Thanks for pointing me at this thread, and thanks for the clarification. I am running a project to encourage people to adopt DNSSEC+DANE on their E-mail servers, possibly using LE certificates, and this not good news - it makes thing relatively complex, though one can script the renewal process and run it just once every 30-60 days.

Would it be so hard to implement a “managed CSR” or “stable key” mode in Certbot? In a “managed CSR” mode, you would supply the private key and CSR at the first creation of the LE certificate for that name; in a “stable key” mode, you would create certificates as usual, but Certbot would “take a note” not to recreate the private key when renewing. In both modes, Certbot would store everything (including the CSR) in the usual directories, and manage renewals directly with the usual logic, except for starting from the existing CSR / not recreating the private key. So these could just be --options in the creation/renewal command.

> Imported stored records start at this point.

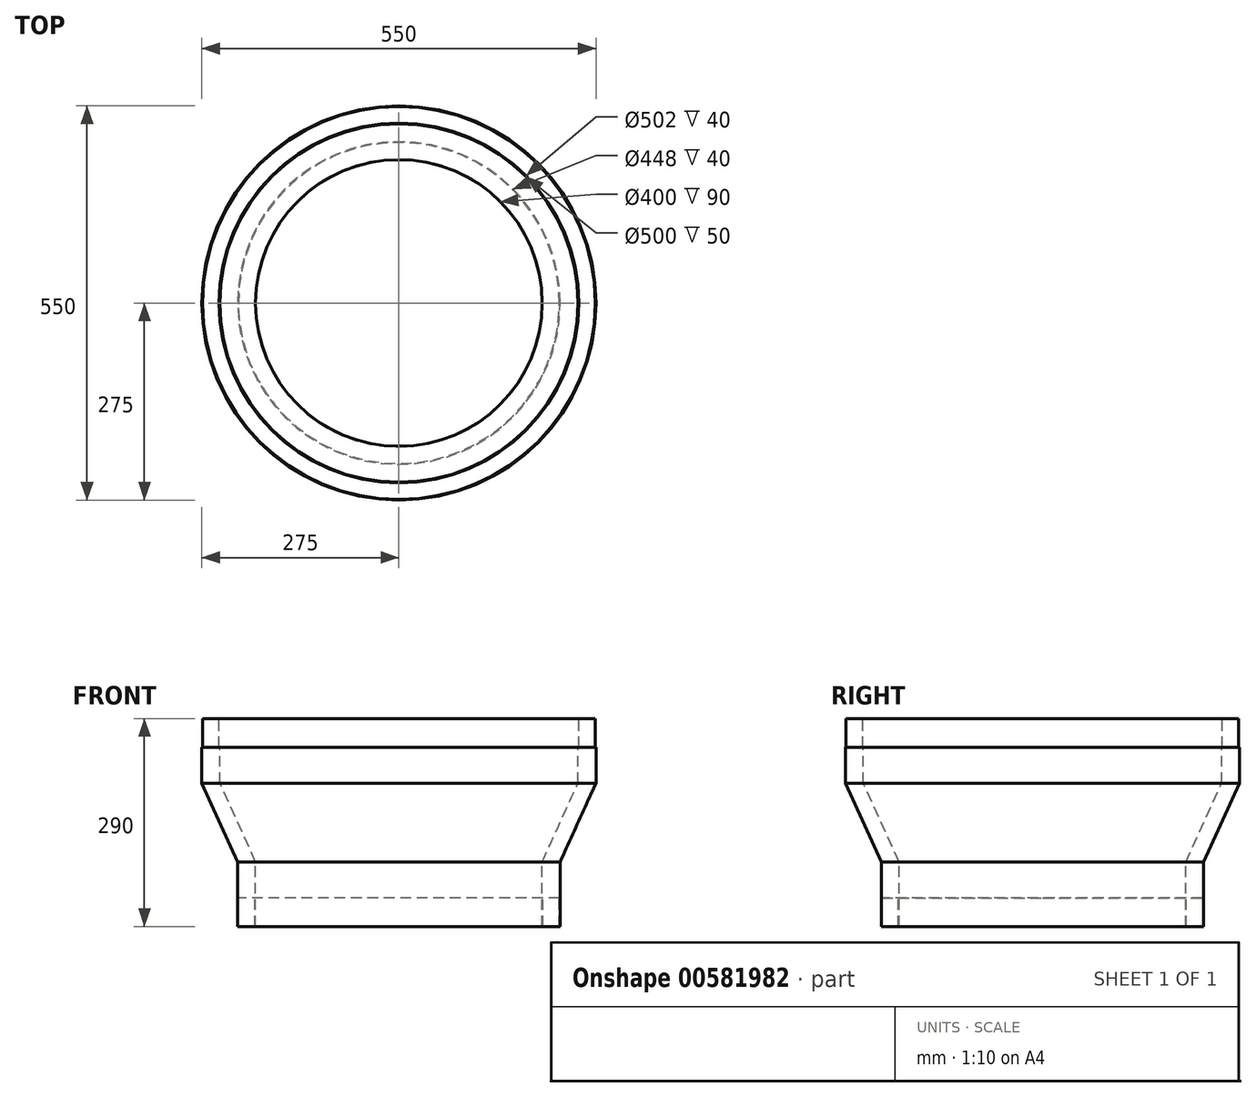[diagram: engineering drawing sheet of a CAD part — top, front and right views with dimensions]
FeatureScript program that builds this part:
annotation { "Feature Type Name" : "Feature", "Feature Type Description" : "" }
export const myFeature = defineFeature(function(context is Context, id is Id, definition is map)
    precondition{}
    {
        {
            var Q0;
            Q0=qCreatedBy(makeId("Front.planeOp"),FACE);
            var sketch = newSketch(context, id + "F0", { "sketchPlane" : qUnion([Q0])});
            skLineSegment(sketch, "E0", {"start": v(0, 433.08) * mm, "end": v(0, -434.74) * mm, "construction": true});
            skLineSegment(sketch, "E1", {"start": v(-200, -69.87) * mm, "end": v(-200, 20.13) * mm});
            skLineSegment(sketch, "E2", {"start": v(-200, -69.87) * mm, "end": v(-201, -69.87) * mm});
            skLineSegment(sketch, "E3", {"start": v(-201, -69.87) * mm, "end": v(-201, -29.87) * mm});
            skLineSegment(sketch, "E4", {"start": v(-201, -29.87) * mm, "end": v(-224, -29.87) * mm});
            skLineSegment(sketch, "E5", {"start": v(-224, -29.87) * mm, "end": v(-224, -69.87) * mm});
            skLineSegment(sketch, "E6", {"start": v(-224, -69.87) * mm, "end": v(-225, -69.87) * mm});
            skLineSegment(sketch, "E7", {"start": v(-225, -69.87) * mm, "end": v(-225, 20.13) * mm});
            skLineSegment(sketch, "E8", {"start": v(-274, 220.13) * mm, "end": v(-251, 220.13) * mm});
            skLineSegment(sketch, "E9", {"start": v(-251, 220.13) * mm, "end": v(-251, 180.13) * mm});
            skLineSegment(sketch, "E10", {"start": v(-251, 180.13) * mm, "end": v(-250, 180.13) * mm});
            skLineSegment(sketch, "E11", {"start": v(-250, 180.13) * mm, "end": v(-250, 130.13) * mm});
            skLineSegment(sketch, "E12", {"start": v(-274, 220.13) * mm, "end": v(-274, 180.13) * mm});
            skLineSegment(sketch, "E13", {"start": v(-274, 180.13) * mm, "end": v(-275, 180.13) * mm});
            skLineSegment(sketch, "E14", {"start": v(-275, 180.13) * mm, "end": v(-275, 130.13) * mm});
            skLineSegment(sketch, "E15", {"start": v(-250, 130.13) * mm, "end": v(-200, 20.13) * mm});
            skLineSegment(sketch, "E16", {"start": v(-275, 130.13) * mm, "end": v(-225, 20.13) * mm});
            skSolve(sketch);
        }
        {
            var Q0;
            Q0=qSketchRegion(id+"F0",true);
            var Q1;
            Q1=sQuery(id+"F0.wireOp",EDGE,"E0");
            revolve(context, id + "F1", {"entities" : qUnion([Q0]), "axis" : qUnion([Q1]), "revolveType" : RevolveType.FULL});
        }
    });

And even if you couldn’t do this, just an --option to overwrite existing certificates, rather than writing new files with new names, would already be helpful, avoiding the need to update a symlink or even manually update the configuration in Postfix/whatever server uses the certs.

You could use one of the alternate clients many of which allow you to use the existing key ( I know GetSSL, which I wrote, does this by default).

I’m sure certbot will improve in this area though over time :slight_smile:

We have a ticket to add a --reuse-key in Certbot. I was going to do this but we have an outside contributor working on the task now; I’ll try to check in on it when I get back from my trip.

You can follow progress on this or add comments at

Thanks to @serverco for the suggestion of software that already provides this feature. I’ll try to mention this myself in #3788.